Schodząca Toyota Corolla nie wypada źle na tle nowej generacji. Również w porównaniu z konkurencją wydaje się rozsądnym wyborem, nie odstającym od poziomu reprezentowanego przez inne pojazdy tej klasy. Łącząc te fakty z tym, że wycofywana Corolla to bardzo przyzwoity i poprawny samochód - rekomendujemy przyjrzenie się pojazdom, które stoją w salonach. Jeśli szukacie stonowanego, klasycznego i praktycznego sedana to testowana Toyota powinna wam się spodobać.

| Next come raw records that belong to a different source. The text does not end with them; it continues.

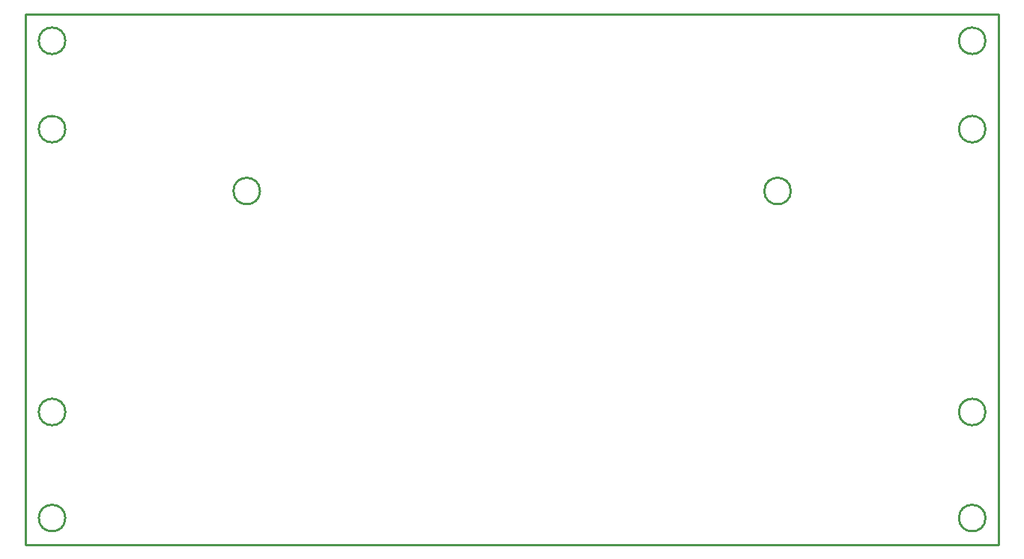
<source format=gm1>
G04*
G04 #@! TF.GenerationSoftware,Altium Limited,Altium Designer,20.0.12 (288)*
G04*
G04 Layer_Color=16711935*
%FSLAX44Y44*%
%MOMM*%
G71*
G01*
G75*
%ADD11C,0.2540*%
D11*
X865000Y400000D02*
G03*
X865000Y400000I-15000J0D01*
G01*
X265000D02*
G03*
X265000Y400000I-15000J0D01*
G01*
X45000Y470000D02*
G03*
X45000Y470000I-15000J0D01*
G01*
Y150000D02*
G03*
X45000Y150000I-15000J0D01*
G01*
X1085000Y470000D02*
G03*
X1085000Y470000I-15000J0D01*
G01*
Y150000D02*
G03*
X1085000Y150000I-15000J0D01*
G01*
X45000Y570000D02*
G03*
X45000Y570000I-15000J0D01*
G01*
Y30000D02*
G03*
X45000Y30000I-15000J0D01*
G01*
X1085000D02*
G03*
X1085000Y30000I-15000J0D01*
G01*
Y570000D02*
G03*
X1085000Y570000I-15000J0D01*
G01*
X0Y0D02*
X1100000D01*
Y600000D01*
X0D02*
X1100000D01*
X0Y0D02*
Y600000D01*
M02*

</source>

Poważne przeciwwskazanie jest jedno. Jeśli szukasz emocji w jeździe Corolla nie jest dla Ciebie. Wszystko będzie git, samochód jak to Toyota, niezawodny, ale nigdy nie będziesz pamiętał, że w ogóle prowadziłeś jakieś auto. Tyle, że zapewne w przypadku następnej generacji wrażenie będzie to samo, w końcu Corolla nie powstała po to by budzić emocje, tylko żeby dowozić ludzi z A do B. Decyzja o zakupie modelu schodzącego wydaje się rozsądna, chyba że koniecznie musisz mieć Corollę z napędem hybrydowym. Ale ona na pewno nie będzie dostępna za takie pieniądze, za jakie można kupić model roku 2018.